### TASK INSTRUCTIONS
The answer should be a faithful retyping of the records that follow, pictures excluded.

### EXERCISE INPUTS
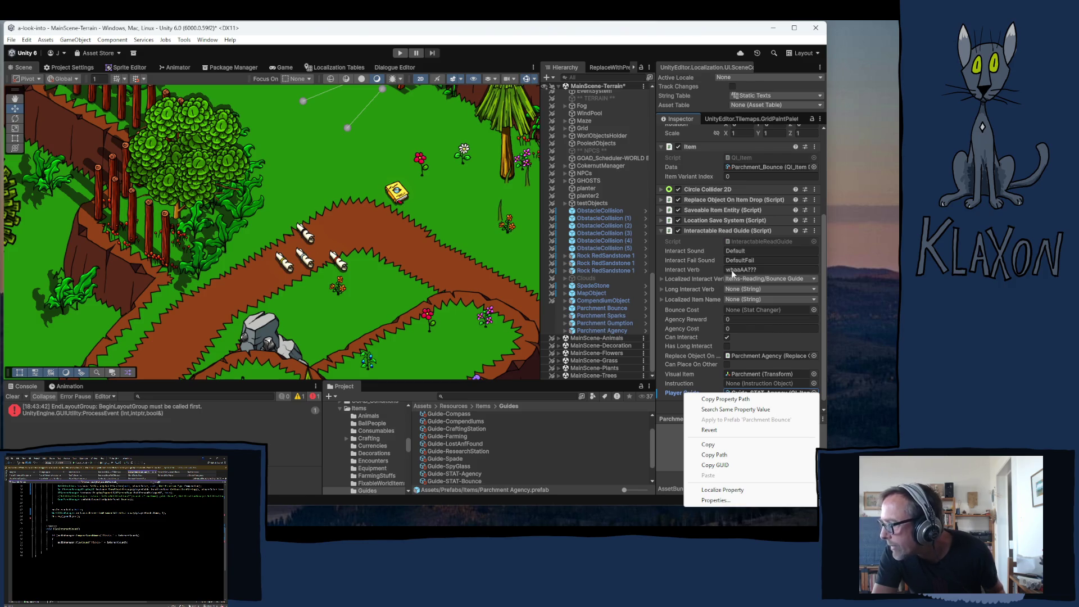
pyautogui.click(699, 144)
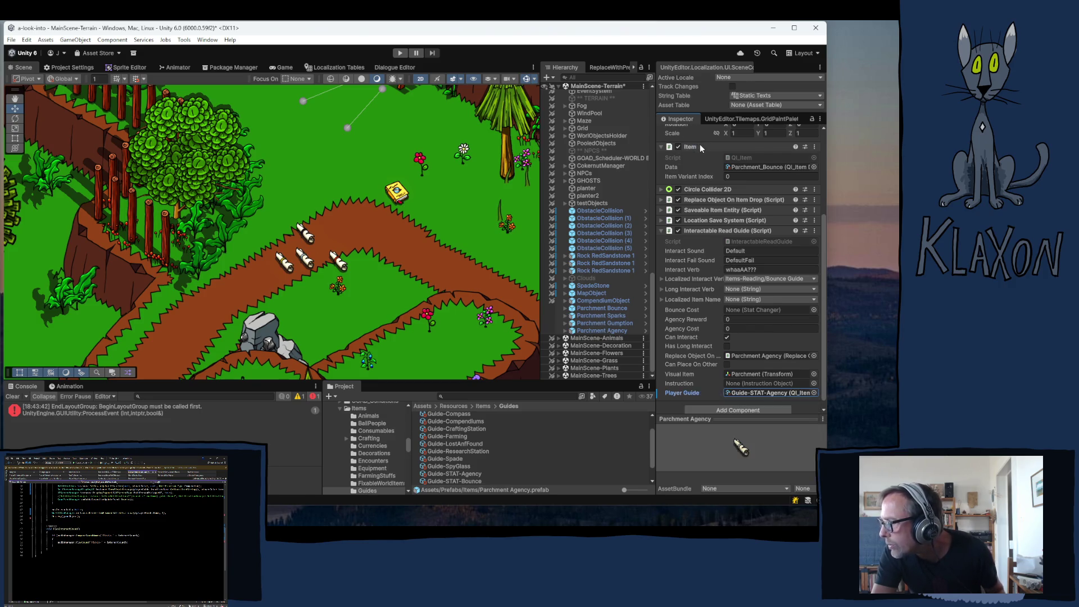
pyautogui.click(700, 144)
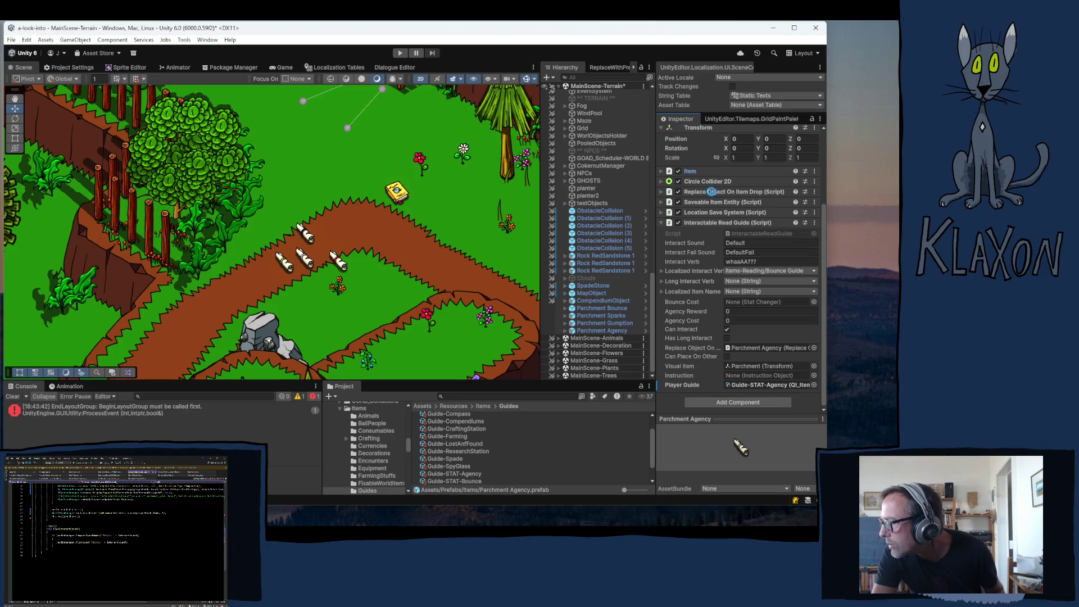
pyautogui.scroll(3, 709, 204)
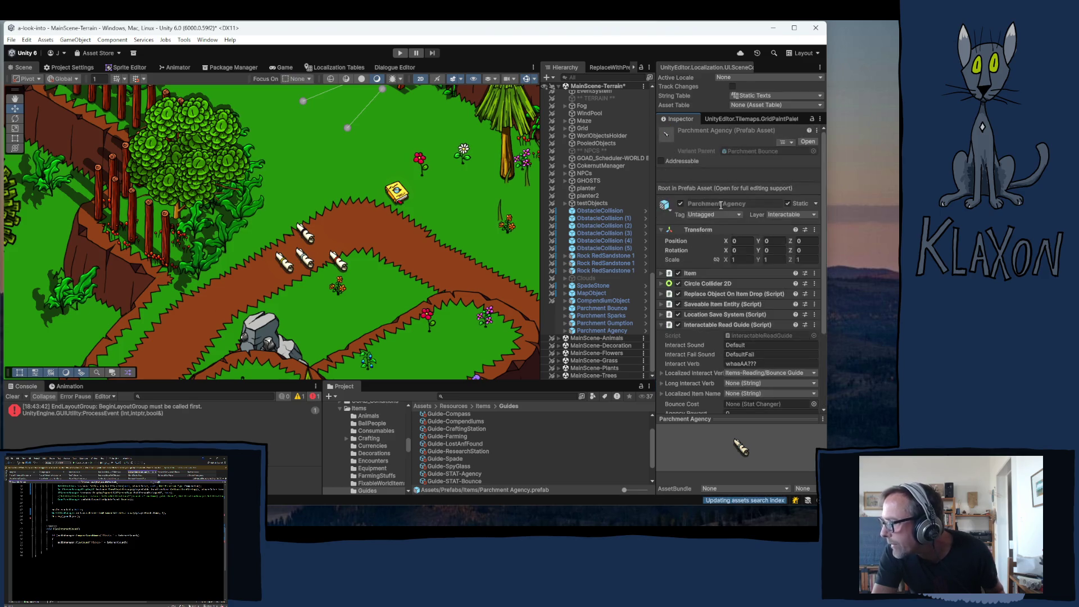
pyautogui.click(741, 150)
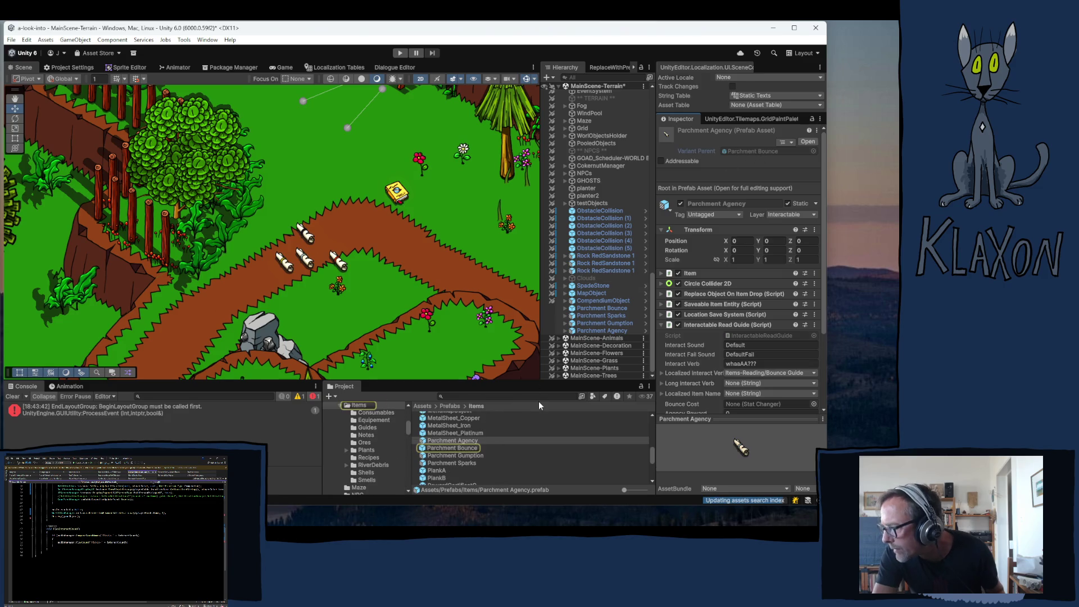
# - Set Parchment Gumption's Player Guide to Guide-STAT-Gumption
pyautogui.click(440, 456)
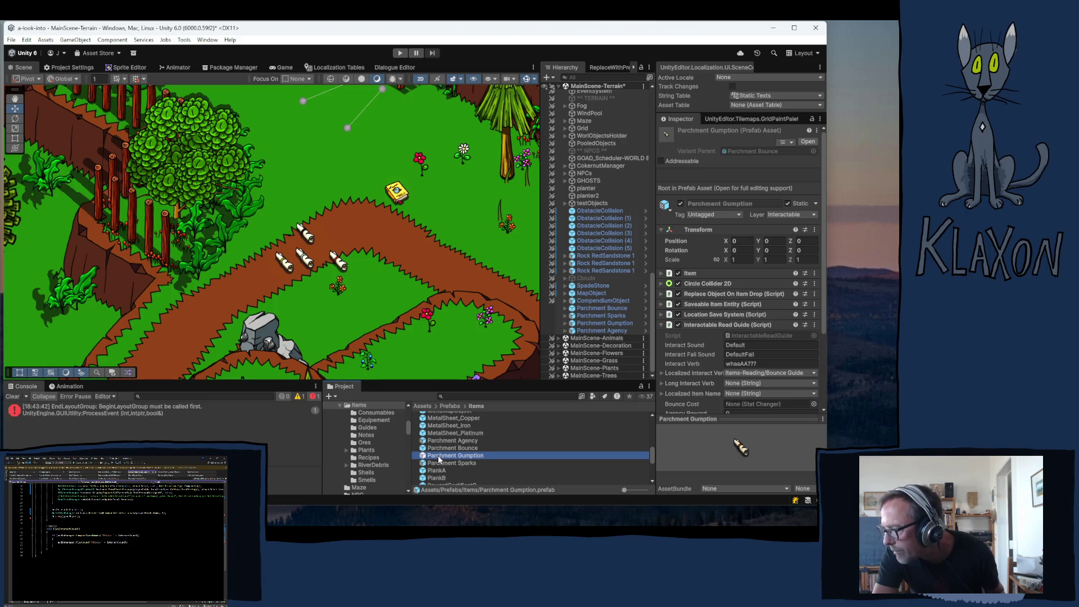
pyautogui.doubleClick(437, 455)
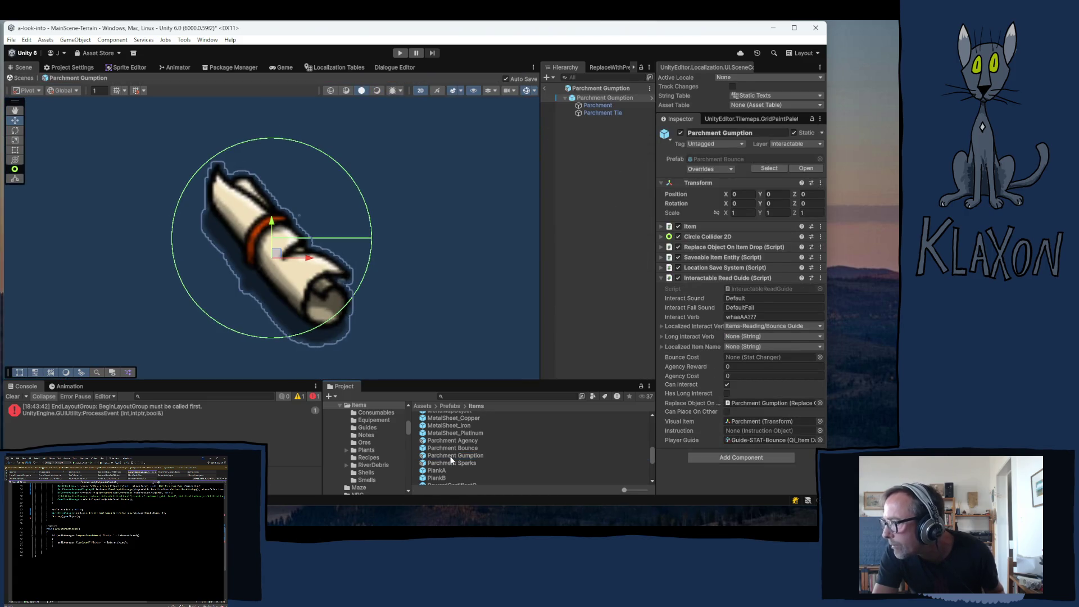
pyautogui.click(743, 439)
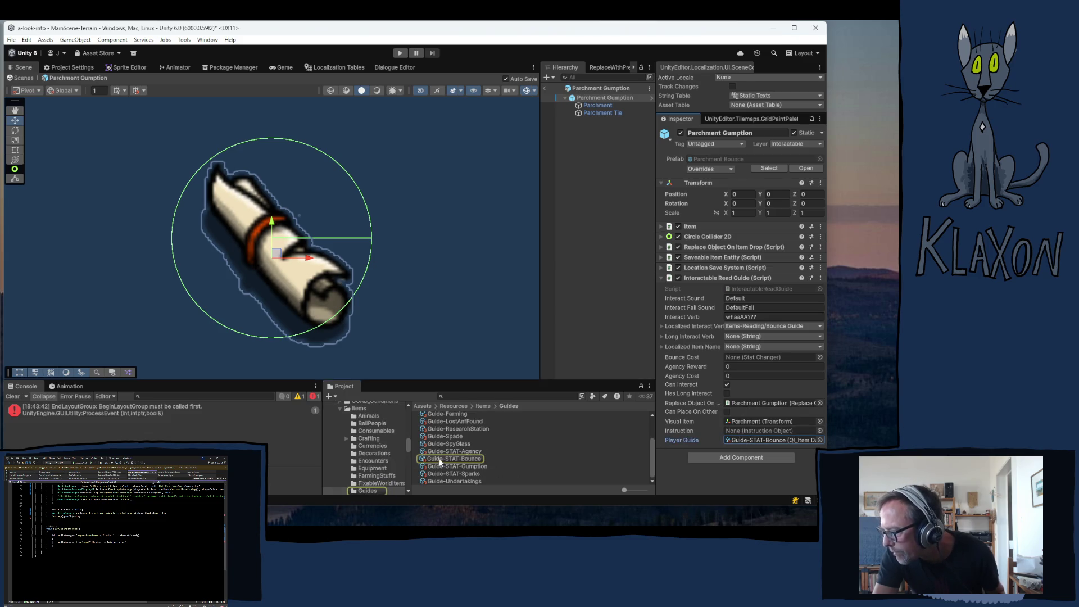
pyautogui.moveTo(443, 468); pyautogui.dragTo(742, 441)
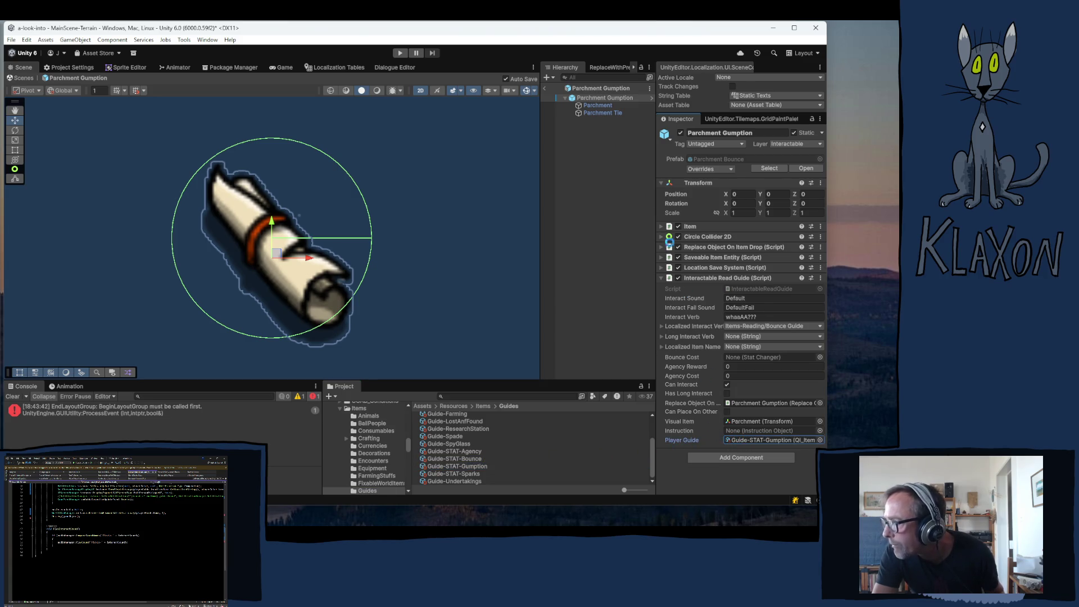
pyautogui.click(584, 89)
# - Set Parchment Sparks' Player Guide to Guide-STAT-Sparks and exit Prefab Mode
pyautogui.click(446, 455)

### REPLY TO THE TASK
pyautogui.click(699, 144)
pyautogui.click(700, 144)
pyautogui.scroll(3, 709, 204)
pyautogui.click(741, 150)
# - Set Parchment Gumption's Player Guide to Guide-STAT-Gumption
pyautogui.click(440, 456)
pyautogui.doubleClick(437, 455)
pyautogui.click(743, 439)
pyautogui.moveTo(443, 468); pyautogui.dragTo(742, 441)
pyautogui.click(584, 89)
# - Set Parchment Sparks' Player Guide to Guide-STAT-Sparks and exit Prefab Mode
pyautogui.click(446, 455)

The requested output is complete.